The day the Chevrolet Volt broke my heart
Edward Lapham is executive editor of Automotive News.
The pre-dawn hours of Thursday, March 31, were brisk in the Motor City.
I had a breakfast meeting on the other side of town, so I rolled out of the sack early.
After sucking down a couple of mugs of joe, I went to the garage and unplugged the Chevy Volt.
Yeah, that's right, a Chevy Volt. What of it?
As a juror for the North American Car and Truck of the Year awards, I had a few hours of seat time in the Volt last fall. But I wanted more.
As the Volt eased down the driveway that morning, I felt good. The gas tank was full. The video-game display on the dash said the battery was fully charged and good for 31 miles. And I was headed to one of my favorite breakfast joints.
After three days behind the wheel, I was going to hand the keys to a colleague. But there would be no regrets. That Volt had treated me right. She's a little pricey and not very classy, but we had good times.
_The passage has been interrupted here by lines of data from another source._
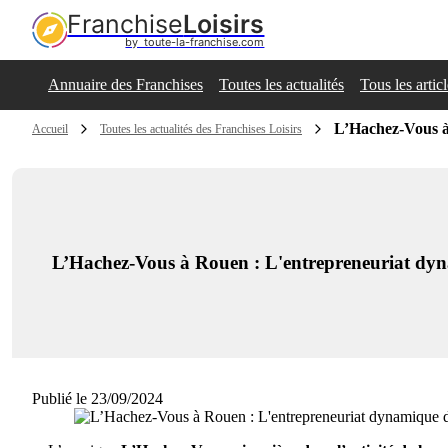
Franchise
Loisirs
by  toute-la-franchise.com
Annuaire des Franchises
Toutes les actualités
Tous les artic
L’Hachez-Vous à
Accueil
Toutes les actualités des Franchises Loisirs
L’Hachez-Vous à Rouen : L'entrepreneuriat dyn
Publié le 23/09/2024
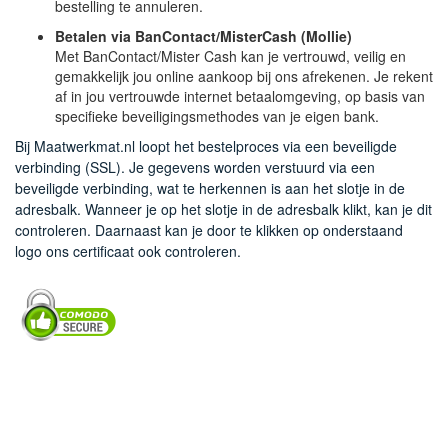
bestelling te annuleren.
Betalen via BanContact/MisterCash (Mollie)
Met BanContact/Mister Cash kan je vertrouwd, veilig en
gemakkelijk jou online aankoop bij ons afrekenen. Je rekent
af in jou vertrouwde internet betaalomgeving, op basis van
specifieke beveiligingsmethodes van je eigen bank.
Bij Maatwerkmat.nl loopt het bestelproces via een beveiligde
verbinding (SSL). Je gegevens worden verstuurd via een
beveiligde verbinding, wat te herkennen is aan het slotje in de
adresbalk. Wanneer je op het slotje in de adresbalk klikt, kan je dit
controleren. Daarnaast kan je door te klikken op onderstaand
logo ons certificaat ook controleren.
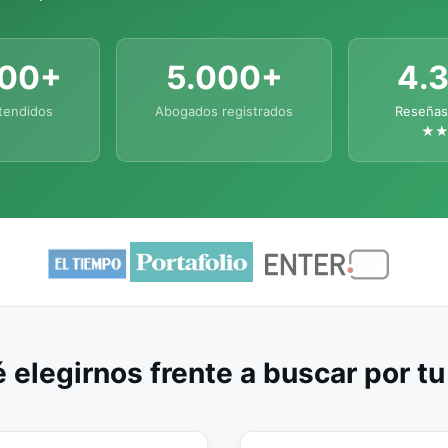
000+
5.000+
4.
tendidos
Abogados registrados
Reseñas
★
 elegirnos frente a buscar por t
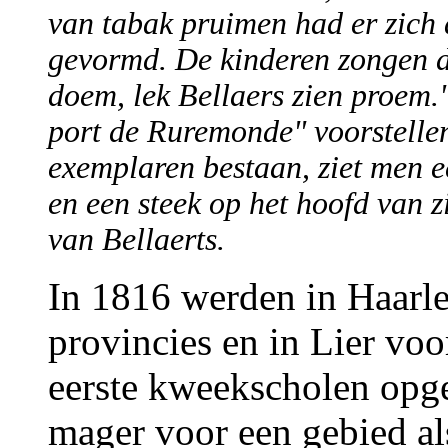
van tabak pruimen had er zich 
gevormd. De kinderen zongen da
doem, lek Bellaers zien proem.
port de Ruremonde" voorstelle
exemplaren bestaan, ziet men 
en een steek op het hoofd van zi
van Bellaerts.
In 1816 werden in Haarl
provincies en in Lier voo
eerste kweekscholen opger
mager voor een gebied a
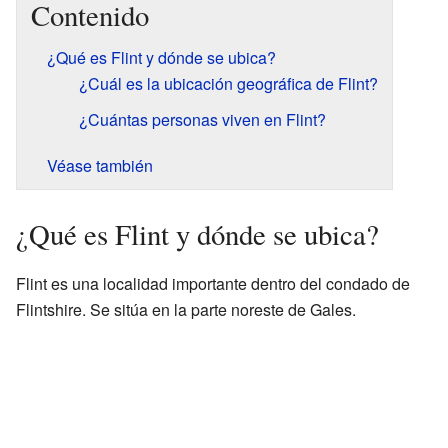
Contenido
¿Qué es Flint y dónde se ubica?
¿Cuál es la ubicación geográfica de Flint?
¿Cuántas personas viven en Flint?
Véase también
¿Qué es Flint y dónde se ubica?
Flint es una localidad importante dentro del condado de
Flintshire. Se sitúa en la parte noreste de Gales.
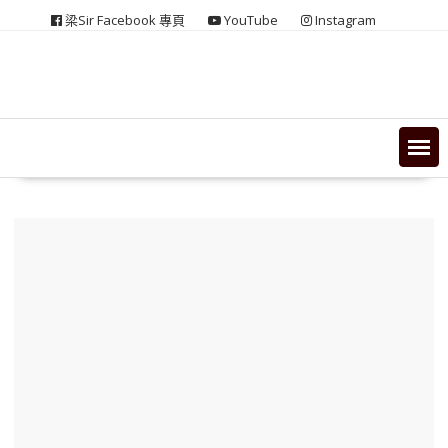
Skip
梁Sir Facebook 專頁
YouTube
Instagram
to
content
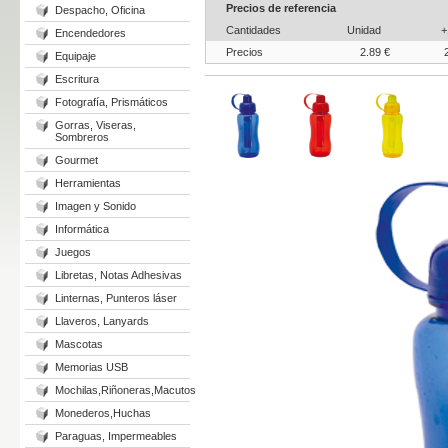
Precios de referencia
Despacho, Oficina
Cantidades
Unidad
+
Encendedores
Precios
2.89 €
Equipaje
Escritura
Fotografía, Prismáticos
Gorras, Viseras,
Sombreros
Gourmet
Herramientas
Imagen y Sonido
Informática
Juegos
Libretas, Notas Adhesivas
Linternas, Punteros láser
Llaveros, Lanyards
Mascotas
Memorias USB
Mochilas,Riñoneras,Macutos
Monederos,Huchas
Paraguas, Impermeables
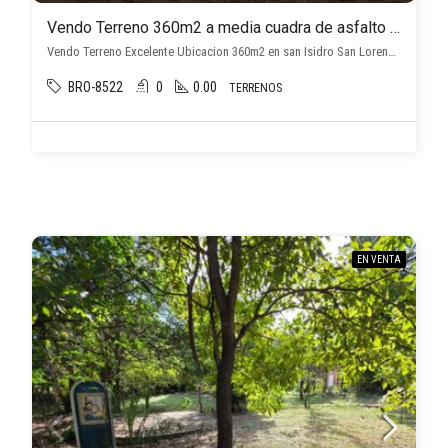
Vendo Terreno 360m2 a media cuadra de asfalto zona San Isidro San Lorenzo
Vendo Terreno Excelente Ubicacion 360m2 en san Isidro San Lorenzo, San Isidro, San Lorenzo
BRO-8522
0
0.00
TERRENOS
EN VENTA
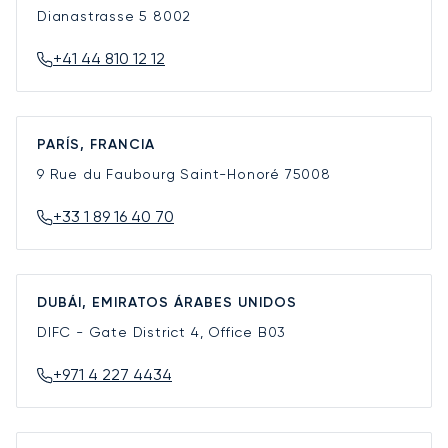
Dianastrasse 5
8002
+41 44 810 12 12
PARÍS, FRANCIA
9 Rue du Faubourg Saint-Honoré
75008
+33 1 89 16 40 70
DUBÁI, EMIRATOS ÁRABES UNIDOS
DIFC - Gate District 4, Office B03
+971 4 227 4434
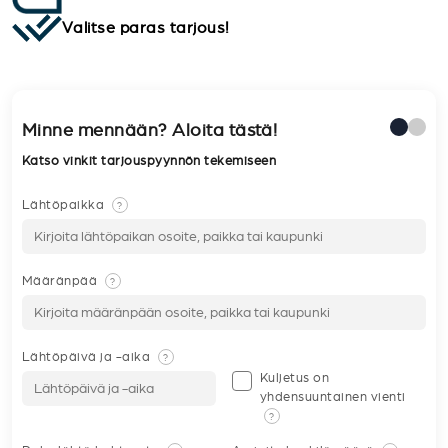
Valitse paras tarjous!
Minne mennään? Aloita tästä!
Katso vinkit tarjouspyynnön tekemiseen
Lähtöpaikka
?
Määränpää
?
Lähtöpäivä ja -aika
?
Kuljetus on
yhdensuuntainen vienti
?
Suddenly, a pothole jarred me back to my senses.
Dawn was still just a promise, but I didn't need to see the left front wheel to know the tire was flat. I wheeled the car into a safe parking lot, where I planned to change the tire.
That's when the Volt broke my heart.
The tire was off the rim and there was no spare. You see, to reduce weight and improve mileage, some clever engineer decided to forego the spare tire in favor of run-flat tires and an inflator kit.
The company that manages GM's press fleet sent a man who swapped wheels and reprogrammed the Volt's electronics to accept the new one. About 75 minutes after the pothole, I was on my way.
But I missed breakfast. And I'll never again think of the Volt in quite the same way.